Notes for the last midterm in data structures.

read more
Notes for Exam 4

For BST, maximum depth and maximum height is N-1 where N is the number of nodes. 

Minumum depth/height is the floor of log(n). 

Average insert, remove, find etc, is O(logN). 

Worst case for BST, insert, find, etc.
is O(n), and best case is O(log n). 

AVL trees: 

Just a balanced BST. The height is Log(N). 


Each rotation takes constant time. Which means it’s pretty much negligible in the O(n) notation. So O(height) is the insert time, so O(logN) is the insertion time. 

Find can be done in O(logN) time, same with insert and remove (lazy delete). 

Traversals, or “sorting the contents of the tree”, can be done in O(n*logn). 

Don’t really understand traversals. 


Now the keys are the “values” essentially. So you store keys in the table, and they each correspond to a bucket. And there’s some function that relates keys to buckets. 

Collisions are when you map different key to the same bucket. This can be resolved by using chaining, which is to let the first guy in the hash point to the next guy (closed addressing). Or using probing, which is where you specify a step size and you start with the bucket that you found is full and then you keep looking through the table for the first available bucket, each time stepping up by the step size (mod table size, so that you’ll loop around when you get to the end of the table) and once you find a bucket you put it in there. This is called open addressing. 

Widely used hash function is key mod T. where T is some integer. But choosing the right T is important. Good idea is have T be prime. 

You could convert ASCII characters to integers, and then hash by just doing key Mod T. 

O(1) for insert, and O(N) for search and remove. <— Worst case. Because every element would be mapped to one hash and you’d have to go through that entire list. 

Load factor is lambda and is number of elements divided by table size. Obviously if Lambda is greater than 1, we should rehash, which is just choosing a larger prime number. Make sure that the prime number is always bigger than the desired table size. 


For probing, you can do linear probing: which is just probing a constant amount. So looking at the current +2, then +4, then +6, etc. Or quadratic, which would be +1, +4, +9, etc. 

Have to use lazy delete for probing. 

Secondary clustering is having a bunch of keys attached to the same bin, and primary clustering is just when you have a large hash table, but all your keys are mapped to bins that are near each other. 

Usually like to have lambda be <= 1/2. So hash table be twice number of expected number of keys. 

Clusters increase the expected huber of probes needed to insert, find, remove. 
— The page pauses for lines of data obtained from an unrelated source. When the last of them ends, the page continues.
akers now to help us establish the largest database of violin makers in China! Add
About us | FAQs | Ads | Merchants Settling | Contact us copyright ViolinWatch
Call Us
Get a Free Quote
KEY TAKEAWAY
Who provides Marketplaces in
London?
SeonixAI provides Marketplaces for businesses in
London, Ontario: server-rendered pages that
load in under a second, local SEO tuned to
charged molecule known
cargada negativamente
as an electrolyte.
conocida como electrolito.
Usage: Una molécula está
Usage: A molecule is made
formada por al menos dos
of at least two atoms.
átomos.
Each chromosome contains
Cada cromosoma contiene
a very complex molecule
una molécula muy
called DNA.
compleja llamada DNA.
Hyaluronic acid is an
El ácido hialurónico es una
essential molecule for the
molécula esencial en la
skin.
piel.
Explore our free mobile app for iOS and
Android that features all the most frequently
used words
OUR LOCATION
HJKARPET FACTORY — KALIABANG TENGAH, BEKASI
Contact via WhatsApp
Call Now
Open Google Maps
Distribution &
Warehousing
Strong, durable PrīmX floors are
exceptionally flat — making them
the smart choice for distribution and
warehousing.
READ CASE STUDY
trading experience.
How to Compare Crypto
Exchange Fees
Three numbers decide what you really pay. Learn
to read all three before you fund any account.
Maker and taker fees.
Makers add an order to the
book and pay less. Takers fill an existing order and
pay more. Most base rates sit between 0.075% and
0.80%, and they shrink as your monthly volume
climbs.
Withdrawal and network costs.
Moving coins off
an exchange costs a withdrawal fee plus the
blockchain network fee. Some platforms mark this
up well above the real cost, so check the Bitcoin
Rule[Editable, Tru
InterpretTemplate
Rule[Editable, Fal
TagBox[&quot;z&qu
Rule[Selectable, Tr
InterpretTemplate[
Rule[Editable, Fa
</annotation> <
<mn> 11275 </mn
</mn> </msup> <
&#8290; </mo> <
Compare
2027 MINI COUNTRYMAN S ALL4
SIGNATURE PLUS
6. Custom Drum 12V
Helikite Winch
Double hashing is just hashing again WITHIN A SINGLE BUCKET. 

So Cuckoo hashing is like chaining hash tables, and because they have independent functions, you should be able to fit anything anywhere. So say you try to shove something in table 1 and there’s something already in there, then put it in the right spot in table 1 and move the existing element into table 2 which should be a different location. 

Sink vertex is only in directed graphs, and it’s where all of the vertices are connected to it, but it’s not connected to any. 

Topological sort: only defined where there are no cycles and the graph is directed (DAG, or directed aclyclic graph). For each (i,j) in the graph, you make it so that i comes before j in the list. So you could have (i,j) and (j,k) which would result in i,j,k. done. 

Indegree is the incoming number of edges. 

An algorithm for top sort is just start with the node that doesn’t depend on anything, and then do it, and then decrement the in degrees of all the nodes that it connects to, and then do it again until everything’s done.